Facing them was a stand full of generals and colonels, the US ambassador to Japan, Walter Mondale, and 75 elderly veterans of the Okinawan campaign, in whose honour the ceremony is being held.

But few Japanese were present. This week is the 50th anniversary of the end of the Battle of Okinawa, the last and bloodiest of the Pacific War, which Japan has tried in vain to forget. On the morning of 23 June 1945 Commanding General Mitsuru Ushijima and, his chief of staff, Lieutenant General Isamu Cho, committed ritual suicide at the mouth of the cave that was their headquarters.

Fifty years later, the Japanese Prime Minister, Tomiichi Murayama, Mr Mondale, and several thousand veterans of the war - American and Japanese - will gather in a nearby park to dedicate the Cornerstone of Peace, a collection of tablets bearing the names of 200,000 people who died in the three-month battle.

It will be the first time veterans from both sides will come together for single ceremony. Their meeting will no doubt go smoothly. But it has been fraught with tension.

The conflict arises from an unresolved question: what is the point of this week's commemorations in Okinawa? To the US military, it is the celebration of a costly victory, the prelude to Japan's capitulation on 15 August. To Mr Murayama it is a chance to make up for the mealy-mouthed "apology" for Japanese aggression which he squeezed out of the Japanese Diet last month. To the people of Okinawa, it is the anniversary of a great tragedy.

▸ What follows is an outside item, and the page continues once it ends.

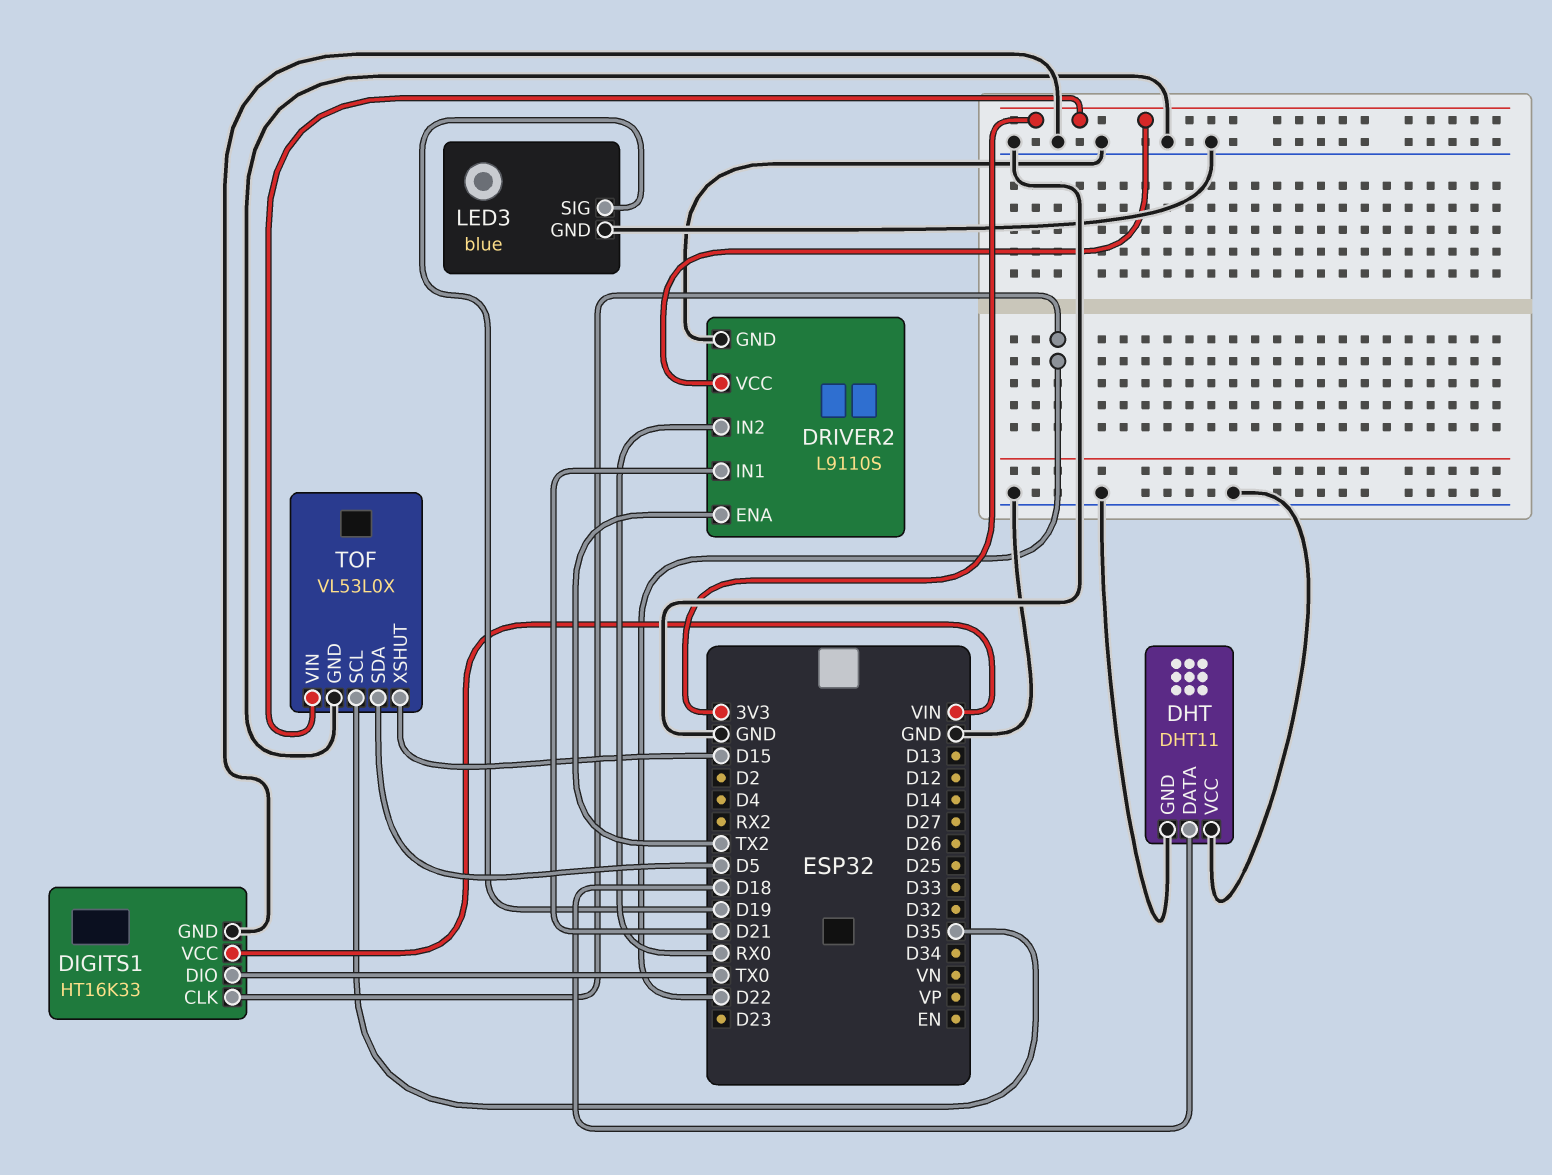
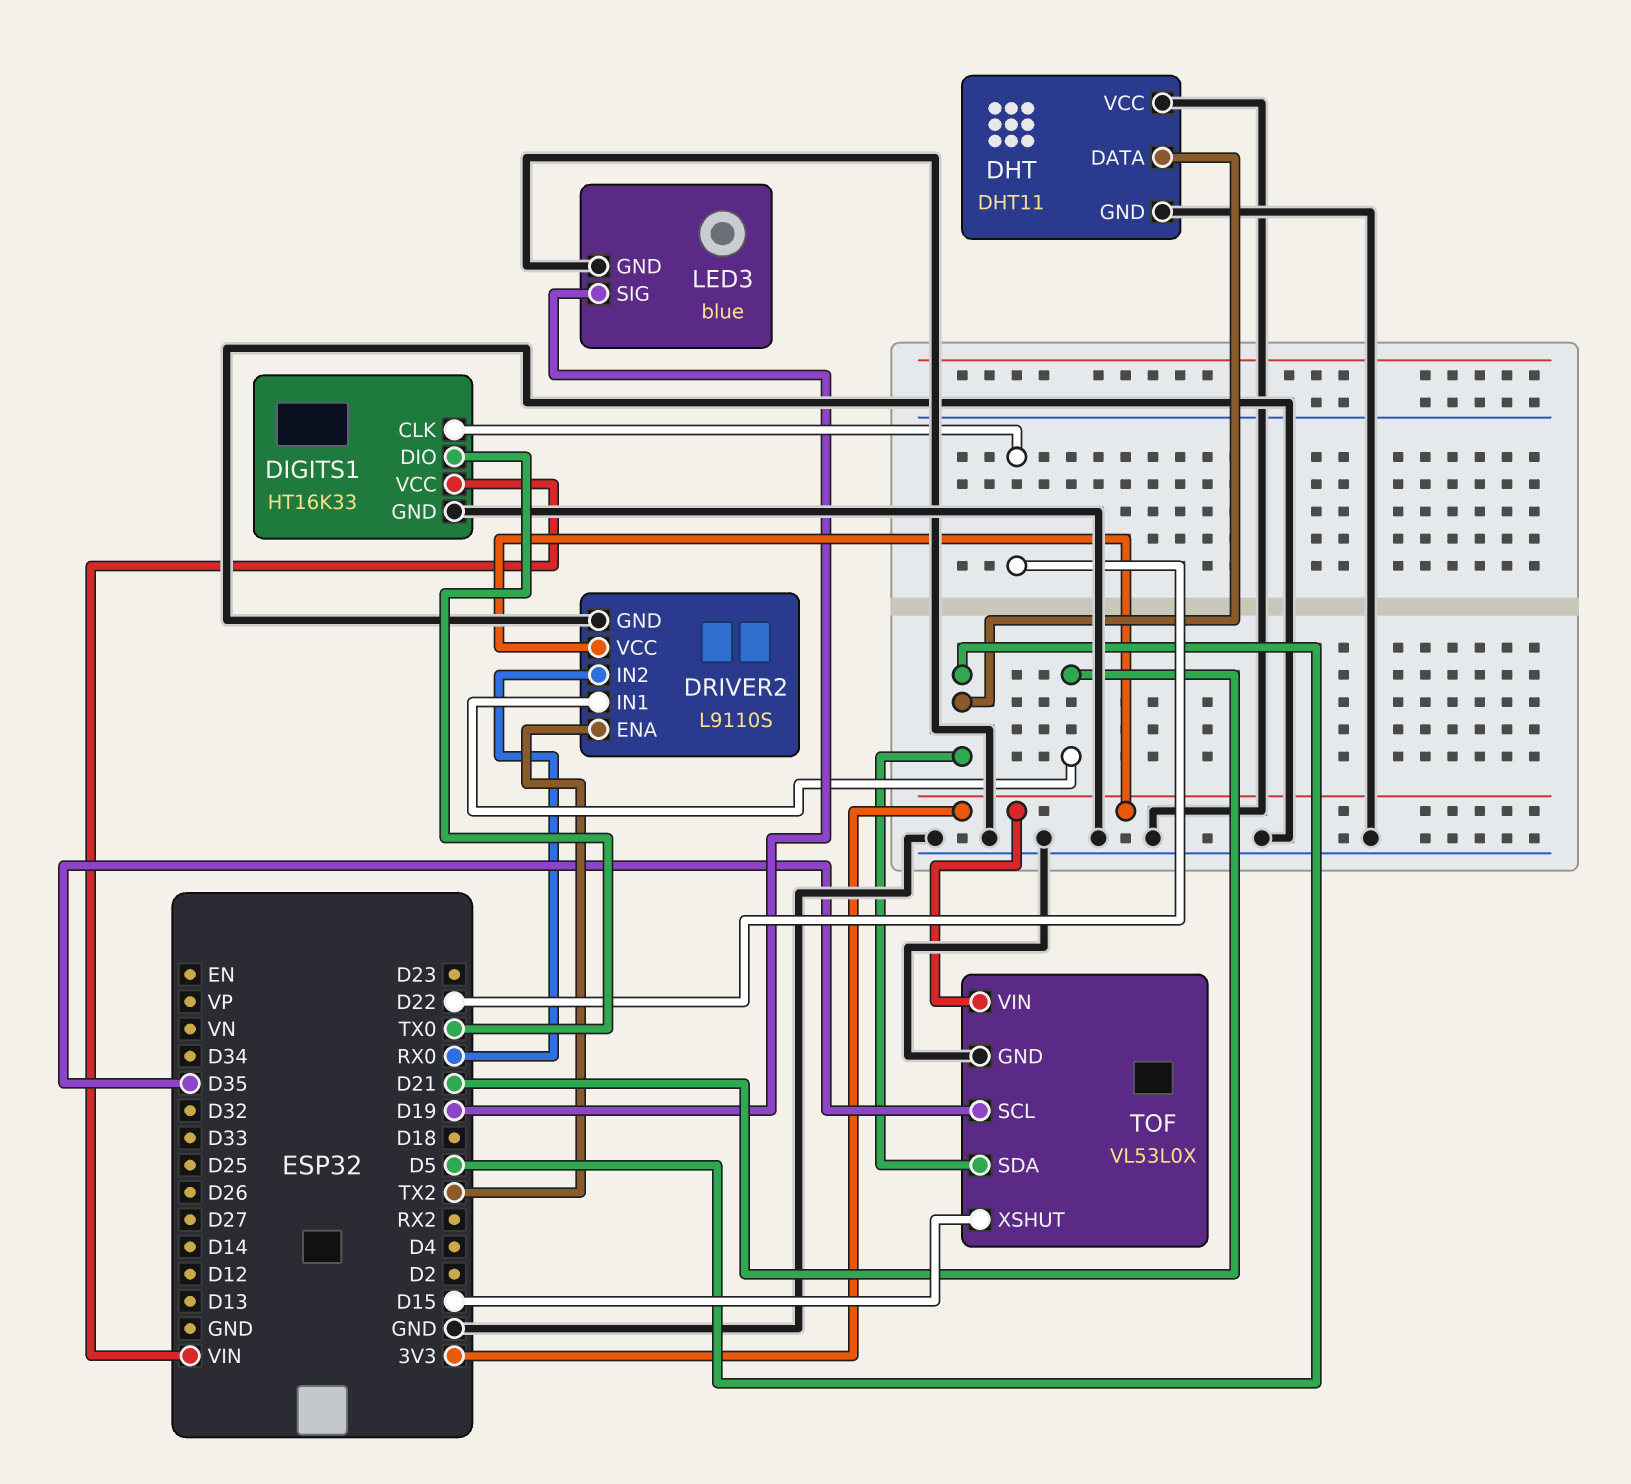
DHT pin DATA: D18 -> D5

Okinawa, "the keystone of the Pacific", was the last stronghold of Japanese resistance before the invasion of the Japanese mainland. Some 182,000 troops, supported by aircraft-carriers and battleships, began the invasion on 1 April. At landing points like Torii Beach, they met little resistance. The 100,000-strong Imperial Army had holed up in pillboxes and caves in the south of the island, connected by defensive tunnels. Local people were conscripted to fight, and inculcated with propaganda about the consequences of capture by the enemy. In one incident, 250 student nurses, the Hineyuri or "Princess Lily" brigade, blew themselves up rather than submit to the marines. The Cornerstone of Peace bears the names of 14,000 US soldiers, sailors and marines, and 73,000 Japanese servicemen. But the largest group by far is Okinawan civilians - 147,110, almost half the islands' population.

Among the survivors, feelings for the armed forces are not warm. "It's understandable," says Colonel Walter Ford, Chief of Staff of the 3rd Marine Division on Okinawa. "When our marines come out here we tell all of them Okinawans are not anti-American, they are anti-military." The islands contain the biggest US military presence in Asia. About 20 per cent of the main island is taken up by US bases. The island's governor, Masahide Ota, has called for the reduction of the military presence, and polls show most Okinawans support him.

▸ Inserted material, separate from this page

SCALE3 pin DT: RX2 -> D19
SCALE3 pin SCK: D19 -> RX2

When the plans were laid for the Cornerstone of Peace, it was decided that it would be a civilian memorial. No ranks are indicated. The dead are recorded by name and country of origin. When army representatives were invited to today's ceremony, it was on condition that they attend in civilian clothes.

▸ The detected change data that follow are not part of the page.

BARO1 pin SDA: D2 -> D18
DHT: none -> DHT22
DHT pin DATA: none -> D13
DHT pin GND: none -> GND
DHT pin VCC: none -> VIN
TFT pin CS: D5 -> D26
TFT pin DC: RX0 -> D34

The US Army has been remembering a decisive victory. But Okinawa was just the stepping-stone to the invasion of the Japanese mainland. The ferocity encountered by the invading forces became an argument for the use of atomic bombs two months later on Hiroshima and Nagasaki. These anniversaries lie ahead. If the Okinawa commemorations are anything to go by, they are also likely to be complicated by the politics of remembrance.